---- LISTING

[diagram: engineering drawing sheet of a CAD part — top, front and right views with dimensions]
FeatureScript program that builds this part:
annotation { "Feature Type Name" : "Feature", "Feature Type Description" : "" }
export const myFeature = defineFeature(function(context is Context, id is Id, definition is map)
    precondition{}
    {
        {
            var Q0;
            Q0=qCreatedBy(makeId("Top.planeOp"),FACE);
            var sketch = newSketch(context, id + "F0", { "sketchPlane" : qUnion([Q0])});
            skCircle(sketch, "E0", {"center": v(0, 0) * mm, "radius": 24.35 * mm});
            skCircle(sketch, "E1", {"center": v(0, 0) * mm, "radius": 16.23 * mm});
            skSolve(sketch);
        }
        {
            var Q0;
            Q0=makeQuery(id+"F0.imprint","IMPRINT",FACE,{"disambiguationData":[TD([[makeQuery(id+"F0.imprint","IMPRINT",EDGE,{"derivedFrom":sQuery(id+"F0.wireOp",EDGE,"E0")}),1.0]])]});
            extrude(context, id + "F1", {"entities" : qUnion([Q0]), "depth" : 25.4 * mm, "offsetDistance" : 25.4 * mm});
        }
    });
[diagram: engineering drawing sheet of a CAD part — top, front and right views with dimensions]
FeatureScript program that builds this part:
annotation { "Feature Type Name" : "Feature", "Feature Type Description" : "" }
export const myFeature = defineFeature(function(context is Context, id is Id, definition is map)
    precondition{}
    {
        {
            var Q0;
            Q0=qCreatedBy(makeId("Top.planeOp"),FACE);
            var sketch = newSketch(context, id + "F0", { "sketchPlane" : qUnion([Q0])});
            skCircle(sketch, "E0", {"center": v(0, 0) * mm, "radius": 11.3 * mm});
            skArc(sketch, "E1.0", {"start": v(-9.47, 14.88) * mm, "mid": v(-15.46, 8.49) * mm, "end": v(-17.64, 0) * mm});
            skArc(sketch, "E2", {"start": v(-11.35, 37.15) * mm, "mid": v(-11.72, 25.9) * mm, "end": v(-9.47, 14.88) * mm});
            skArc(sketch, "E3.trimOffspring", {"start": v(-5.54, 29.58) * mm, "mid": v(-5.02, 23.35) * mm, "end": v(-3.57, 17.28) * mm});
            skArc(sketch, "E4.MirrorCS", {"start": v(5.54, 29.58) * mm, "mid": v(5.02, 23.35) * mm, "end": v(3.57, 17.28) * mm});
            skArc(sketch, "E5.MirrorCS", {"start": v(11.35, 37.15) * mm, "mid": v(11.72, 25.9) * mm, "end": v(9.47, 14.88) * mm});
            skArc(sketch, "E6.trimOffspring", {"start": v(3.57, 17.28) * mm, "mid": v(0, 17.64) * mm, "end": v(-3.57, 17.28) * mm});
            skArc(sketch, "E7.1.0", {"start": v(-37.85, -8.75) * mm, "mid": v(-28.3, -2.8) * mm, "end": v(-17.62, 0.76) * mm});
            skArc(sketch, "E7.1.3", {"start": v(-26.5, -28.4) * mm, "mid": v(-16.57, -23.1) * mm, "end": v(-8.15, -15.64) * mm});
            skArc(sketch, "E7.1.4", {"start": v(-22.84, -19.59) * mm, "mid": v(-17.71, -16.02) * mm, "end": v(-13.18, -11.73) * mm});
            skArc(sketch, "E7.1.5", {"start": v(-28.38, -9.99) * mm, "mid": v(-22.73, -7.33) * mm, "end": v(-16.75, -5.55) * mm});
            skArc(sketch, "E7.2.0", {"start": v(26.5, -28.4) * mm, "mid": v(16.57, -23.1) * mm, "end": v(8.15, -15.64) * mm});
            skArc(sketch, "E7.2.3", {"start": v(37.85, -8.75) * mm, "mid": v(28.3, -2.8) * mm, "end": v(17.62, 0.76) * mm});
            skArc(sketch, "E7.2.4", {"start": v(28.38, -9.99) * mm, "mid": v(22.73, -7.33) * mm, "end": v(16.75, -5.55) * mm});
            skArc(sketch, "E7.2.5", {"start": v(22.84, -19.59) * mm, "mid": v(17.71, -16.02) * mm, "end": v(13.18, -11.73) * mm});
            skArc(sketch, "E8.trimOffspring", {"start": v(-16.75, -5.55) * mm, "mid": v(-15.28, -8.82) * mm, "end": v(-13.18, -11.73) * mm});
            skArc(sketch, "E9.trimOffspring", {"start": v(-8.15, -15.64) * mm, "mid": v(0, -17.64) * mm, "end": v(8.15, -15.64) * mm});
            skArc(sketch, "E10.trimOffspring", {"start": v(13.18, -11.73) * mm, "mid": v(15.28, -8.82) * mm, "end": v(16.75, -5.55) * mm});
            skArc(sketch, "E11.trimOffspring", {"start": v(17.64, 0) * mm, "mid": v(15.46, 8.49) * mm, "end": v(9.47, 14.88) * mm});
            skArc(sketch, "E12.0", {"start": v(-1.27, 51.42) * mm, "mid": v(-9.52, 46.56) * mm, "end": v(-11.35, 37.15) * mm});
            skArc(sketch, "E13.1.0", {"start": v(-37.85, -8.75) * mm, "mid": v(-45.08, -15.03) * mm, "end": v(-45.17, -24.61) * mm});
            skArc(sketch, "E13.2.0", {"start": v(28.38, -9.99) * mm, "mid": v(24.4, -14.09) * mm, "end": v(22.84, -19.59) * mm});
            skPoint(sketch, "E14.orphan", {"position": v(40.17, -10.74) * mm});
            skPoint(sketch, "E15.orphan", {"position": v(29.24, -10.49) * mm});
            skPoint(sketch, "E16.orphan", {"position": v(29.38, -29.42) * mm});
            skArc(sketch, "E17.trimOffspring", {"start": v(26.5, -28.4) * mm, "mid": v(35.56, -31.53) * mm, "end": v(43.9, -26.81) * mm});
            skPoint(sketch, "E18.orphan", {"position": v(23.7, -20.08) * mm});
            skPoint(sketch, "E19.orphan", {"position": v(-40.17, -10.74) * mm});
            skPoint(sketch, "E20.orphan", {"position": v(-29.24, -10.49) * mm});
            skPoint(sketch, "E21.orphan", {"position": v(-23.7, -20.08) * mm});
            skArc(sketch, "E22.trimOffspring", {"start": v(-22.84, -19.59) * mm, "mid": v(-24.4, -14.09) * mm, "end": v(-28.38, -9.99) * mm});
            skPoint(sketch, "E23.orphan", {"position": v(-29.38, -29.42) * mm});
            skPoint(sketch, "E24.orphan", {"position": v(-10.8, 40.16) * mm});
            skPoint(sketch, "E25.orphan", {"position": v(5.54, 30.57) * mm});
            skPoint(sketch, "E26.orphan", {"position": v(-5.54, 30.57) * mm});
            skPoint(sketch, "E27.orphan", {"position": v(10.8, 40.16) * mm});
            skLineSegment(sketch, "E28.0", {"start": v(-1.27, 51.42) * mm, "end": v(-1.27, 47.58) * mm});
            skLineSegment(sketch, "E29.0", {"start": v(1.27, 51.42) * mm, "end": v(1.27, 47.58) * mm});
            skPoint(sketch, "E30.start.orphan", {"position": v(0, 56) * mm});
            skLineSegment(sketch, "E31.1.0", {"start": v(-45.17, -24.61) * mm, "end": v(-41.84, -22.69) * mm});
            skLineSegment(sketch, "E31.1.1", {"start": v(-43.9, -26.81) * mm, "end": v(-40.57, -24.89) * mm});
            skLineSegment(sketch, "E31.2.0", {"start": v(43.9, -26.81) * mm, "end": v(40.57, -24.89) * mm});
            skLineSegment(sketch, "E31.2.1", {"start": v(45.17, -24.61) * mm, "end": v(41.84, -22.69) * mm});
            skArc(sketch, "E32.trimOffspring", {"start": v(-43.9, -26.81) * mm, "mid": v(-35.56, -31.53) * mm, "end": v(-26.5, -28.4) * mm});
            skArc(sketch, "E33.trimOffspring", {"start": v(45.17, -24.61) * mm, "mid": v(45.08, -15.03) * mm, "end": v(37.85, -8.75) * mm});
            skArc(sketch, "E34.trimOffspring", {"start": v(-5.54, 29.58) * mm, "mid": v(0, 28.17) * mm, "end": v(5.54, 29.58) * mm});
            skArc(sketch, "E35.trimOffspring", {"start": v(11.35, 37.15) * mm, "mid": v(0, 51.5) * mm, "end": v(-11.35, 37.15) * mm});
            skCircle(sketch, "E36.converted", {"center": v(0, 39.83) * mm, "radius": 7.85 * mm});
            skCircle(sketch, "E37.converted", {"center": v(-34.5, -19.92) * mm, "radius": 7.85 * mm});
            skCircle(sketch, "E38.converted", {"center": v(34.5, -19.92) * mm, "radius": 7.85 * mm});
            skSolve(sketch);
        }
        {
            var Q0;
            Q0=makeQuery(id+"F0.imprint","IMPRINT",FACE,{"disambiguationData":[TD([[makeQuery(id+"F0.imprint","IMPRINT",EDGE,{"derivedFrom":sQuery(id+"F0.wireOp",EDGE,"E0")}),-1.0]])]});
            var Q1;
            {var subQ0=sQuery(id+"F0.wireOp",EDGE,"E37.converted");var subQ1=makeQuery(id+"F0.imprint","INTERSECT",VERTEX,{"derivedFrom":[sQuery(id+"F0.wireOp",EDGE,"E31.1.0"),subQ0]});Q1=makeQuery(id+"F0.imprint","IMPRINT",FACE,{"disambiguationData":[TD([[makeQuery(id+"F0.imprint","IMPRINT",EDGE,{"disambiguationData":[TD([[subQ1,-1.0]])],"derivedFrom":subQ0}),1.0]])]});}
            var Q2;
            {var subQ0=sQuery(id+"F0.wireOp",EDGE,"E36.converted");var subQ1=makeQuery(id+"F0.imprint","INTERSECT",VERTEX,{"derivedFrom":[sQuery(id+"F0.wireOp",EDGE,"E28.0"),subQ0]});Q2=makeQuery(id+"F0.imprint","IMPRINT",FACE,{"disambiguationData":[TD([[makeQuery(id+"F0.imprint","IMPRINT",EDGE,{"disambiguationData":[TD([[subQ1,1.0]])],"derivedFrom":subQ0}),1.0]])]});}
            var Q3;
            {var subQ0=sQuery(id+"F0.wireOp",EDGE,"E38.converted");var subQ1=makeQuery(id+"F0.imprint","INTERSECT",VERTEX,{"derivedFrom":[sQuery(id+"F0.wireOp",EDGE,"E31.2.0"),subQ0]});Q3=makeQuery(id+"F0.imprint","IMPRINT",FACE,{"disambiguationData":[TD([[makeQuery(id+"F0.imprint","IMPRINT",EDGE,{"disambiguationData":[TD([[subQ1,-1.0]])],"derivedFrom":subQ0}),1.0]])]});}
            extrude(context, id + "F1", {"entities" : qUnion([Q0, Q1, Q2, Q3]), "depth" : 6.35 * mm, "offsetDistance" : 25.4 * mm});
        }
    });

--------

### REQUIRED WORK
Rewrite the stretch of material from the start through the line containing "v(-11.72, 25.9) *", changing "myFeature" to "buildPart" and leaving everything else as it is.

### WRITTEN SOLUTION
[diagram: engineering drawing sheet of a CAD part — top, front and right views with dimensions]
FeatureScript program that builds this part:
annotation { "Feature Type Name" : "Feature", "Feature Type Description" : "" }
export const buildPart = defineFeature(function(context is Context, id is Id, definition is map)
    precondition{}
    {
        {
            var Q0;
            Q0=qCreatedBy(makeId("Top.planeOp"),FACE);
            var sketch = newSketch(context, id + "F0", { "sketchPlane" : qUnion([Q0])});
            skCircle(sketch, "E0", {"center": v(0, 0) * mm, "radius": 24.35 * mm});
            skCircle(sketch, "E1", {"center": v(0, 0) * mm, "radius": 16.23 * mm});
            skSolve(sketch);
        }
        {
            var Q0;
            Q0=makeQuery(id+"F0.imprint","IMPRINT",FACE,{"disambiguationData":[TD([[makeQuery(id+"F0.imprint","IMPRINT",EDGE,{"derivedFrom":sQuery(id+"F0.wireOp",EDGE,"E0")}),1.0]])]});
            extrude(context, id + "F1", {"entities" : qUnion([Q0]), "depth" : 25.4 * mm, "offsetDistance" : 25.4 * mm});
        }
    });
[diagram: engineering drawing sheet of a CAD part — top, front and right views with dimensions]
FeatureScript program that builds this part:
annotation { "Feature Type Name" : "Feature", "Feature Type Description" : "" }
export const buildPart = defineFeature(function(context is Context, id is Id, definition is map)
    precondition{}
    {
        {
            var Q0;
            Q0=qCreatedBy(makeId("Top.planeOp"),FACE);
            var sketch = newSketch(context, id + "F0", { "sketchPlane" : qUnion([Q0])});
            skCircle(sketch, "E0", {"center": v(0, 0) * mm, "radius": 11.3 * mm});
            skArc(sketch, "E1.0", {"start": v(-9.47, 14.88) * mm, "mid": v(-15.46, 8.49) * mm, "end": v(-17.64, 0) * mm});
            skArc(sketch, "E2", {"start": v(-11.35, 37.15) * mm, "mid": v(-11.72, 25.9) * mm, "end": v(-9.47, 14.88) * mm});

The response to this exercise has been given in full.